> _TASK REQUIREMENTS_:
Check every line below for the word "arbitrary" and copy the ones that have it.

+++

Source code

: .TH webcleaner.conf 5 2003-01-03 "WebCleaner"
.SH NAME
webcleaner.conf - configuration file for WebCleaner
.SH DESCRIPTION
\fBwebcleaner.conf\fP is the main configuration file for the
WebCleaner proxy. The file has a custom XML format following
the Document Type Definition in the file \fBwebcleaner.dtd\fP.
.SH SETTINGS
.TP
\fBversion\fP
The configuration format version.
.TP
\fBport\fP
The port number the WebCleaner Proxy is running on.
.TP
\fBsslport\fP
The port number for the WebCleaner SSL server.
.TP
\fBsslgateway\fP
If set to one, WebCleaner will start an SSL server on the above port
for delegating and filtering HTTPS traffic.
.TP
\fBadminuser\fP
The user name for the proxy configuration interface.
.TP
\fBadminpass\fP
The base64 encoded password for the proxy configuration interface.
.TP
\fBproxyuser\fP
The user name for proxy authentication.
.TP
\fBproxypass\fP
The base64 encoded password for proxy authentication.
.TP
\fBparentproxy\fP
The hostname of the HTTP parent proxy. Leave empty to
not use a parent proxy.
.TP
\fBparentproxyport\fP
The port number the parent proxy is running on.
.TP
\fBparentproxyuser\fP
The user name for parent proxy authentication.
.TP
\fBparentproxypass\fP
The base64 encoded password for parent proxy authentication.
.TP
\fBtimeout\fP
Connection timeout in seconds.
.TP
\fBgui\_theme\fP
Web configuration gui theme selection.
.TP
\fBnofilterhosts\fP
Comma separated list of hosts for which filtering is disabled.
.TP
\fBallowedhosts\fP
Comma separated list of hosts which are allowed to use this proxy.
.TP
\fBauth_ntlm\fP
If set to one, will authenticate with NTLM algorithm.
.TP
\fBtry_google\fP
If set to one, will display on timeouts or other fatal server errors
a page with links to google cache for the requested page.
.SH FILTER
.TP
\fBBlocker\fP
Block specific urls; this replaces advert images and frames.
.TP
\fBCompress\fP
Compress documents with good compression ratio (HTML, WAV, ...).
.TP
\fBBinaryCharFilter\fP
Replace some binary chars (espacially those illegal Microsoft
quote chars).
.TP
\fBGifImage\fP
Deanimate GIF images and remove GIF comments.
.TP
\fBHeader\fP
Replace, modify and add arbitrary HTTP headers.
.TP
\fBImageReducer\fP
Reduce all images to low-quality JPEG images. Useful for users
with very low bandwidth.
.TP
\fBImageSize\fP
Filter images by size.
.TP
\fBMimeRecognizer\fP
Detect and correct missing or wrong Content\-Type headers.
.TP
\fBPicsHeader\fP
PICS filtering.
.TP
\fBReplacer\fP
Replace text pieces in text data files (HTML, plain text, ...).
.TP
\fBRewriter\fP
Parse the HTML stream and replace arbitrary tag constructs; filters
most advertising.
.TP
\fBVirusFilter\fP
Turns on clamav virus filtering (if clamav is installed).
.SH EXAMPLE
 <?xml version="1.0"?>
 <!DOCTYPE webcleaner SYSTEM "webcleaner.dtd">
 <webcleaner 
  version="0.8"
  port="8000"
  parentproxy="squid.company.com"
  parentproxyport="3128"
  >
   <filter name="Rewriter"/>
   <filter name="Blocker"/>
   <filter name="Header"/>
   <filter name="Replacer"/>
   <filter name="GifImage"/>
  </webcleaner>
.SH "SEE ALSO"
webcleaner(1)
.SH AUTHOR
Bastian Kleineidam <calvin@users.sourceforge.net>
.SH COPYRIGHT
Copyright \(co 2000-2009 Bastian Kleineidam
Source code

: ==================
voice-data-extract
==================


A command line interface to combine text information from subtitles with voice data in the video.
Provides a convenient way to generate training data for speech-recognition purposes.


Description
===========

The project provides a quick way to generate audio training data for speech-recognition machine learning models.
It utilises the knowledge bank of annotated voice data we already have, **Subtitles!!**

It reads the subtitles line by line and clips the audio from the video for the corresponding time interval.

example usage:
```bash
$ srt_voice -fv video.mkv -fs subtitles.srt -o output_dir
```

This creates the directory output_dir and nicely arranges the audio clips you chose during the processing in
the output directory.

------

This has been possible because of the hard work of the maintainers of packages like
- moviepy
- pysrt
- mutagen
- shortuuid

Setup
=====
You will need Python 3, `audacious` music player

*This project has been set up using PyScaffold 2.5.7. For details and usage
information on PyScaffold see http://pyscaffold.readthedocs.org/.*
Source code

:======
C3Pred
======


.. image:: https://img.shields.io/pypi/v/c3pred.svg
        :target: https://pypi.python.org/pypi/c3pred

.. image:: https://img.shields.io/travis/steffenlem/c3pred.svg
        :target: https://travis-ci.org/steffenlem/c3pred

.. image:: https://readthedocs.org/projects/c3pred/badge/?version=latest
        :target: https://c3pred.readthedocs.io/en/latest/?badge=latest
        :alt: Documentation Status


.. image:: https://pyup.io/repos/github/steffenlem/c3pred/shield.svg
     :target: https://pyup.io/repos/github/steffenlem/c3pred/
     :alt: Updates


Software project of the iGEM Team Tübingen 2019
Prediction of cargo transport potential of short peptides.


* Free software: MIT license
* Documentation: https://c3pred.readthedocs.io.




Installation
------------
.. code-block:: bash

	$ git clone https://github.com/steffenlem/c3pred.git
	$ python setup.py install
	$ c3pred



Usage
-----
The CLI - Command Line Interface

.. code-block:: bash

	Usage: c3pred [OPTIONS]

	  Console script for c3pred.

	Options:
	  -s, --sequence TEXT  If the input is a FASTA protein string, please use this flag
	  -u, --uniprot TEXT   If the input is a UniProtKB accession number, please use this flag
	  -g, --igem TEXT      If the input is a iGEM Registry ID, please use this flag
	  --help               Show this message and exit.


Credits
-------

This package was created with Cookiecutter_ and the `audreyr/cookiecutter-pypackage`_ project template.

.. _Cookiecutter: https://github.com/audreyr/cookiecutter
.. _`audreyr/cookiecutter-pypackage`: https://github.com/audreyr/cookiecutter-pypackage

+++

> _REPLY_:
Replace, modify and add arbitrary HTTP headers.
Parse the HTML stream and replace arbitrary tag constructs; filters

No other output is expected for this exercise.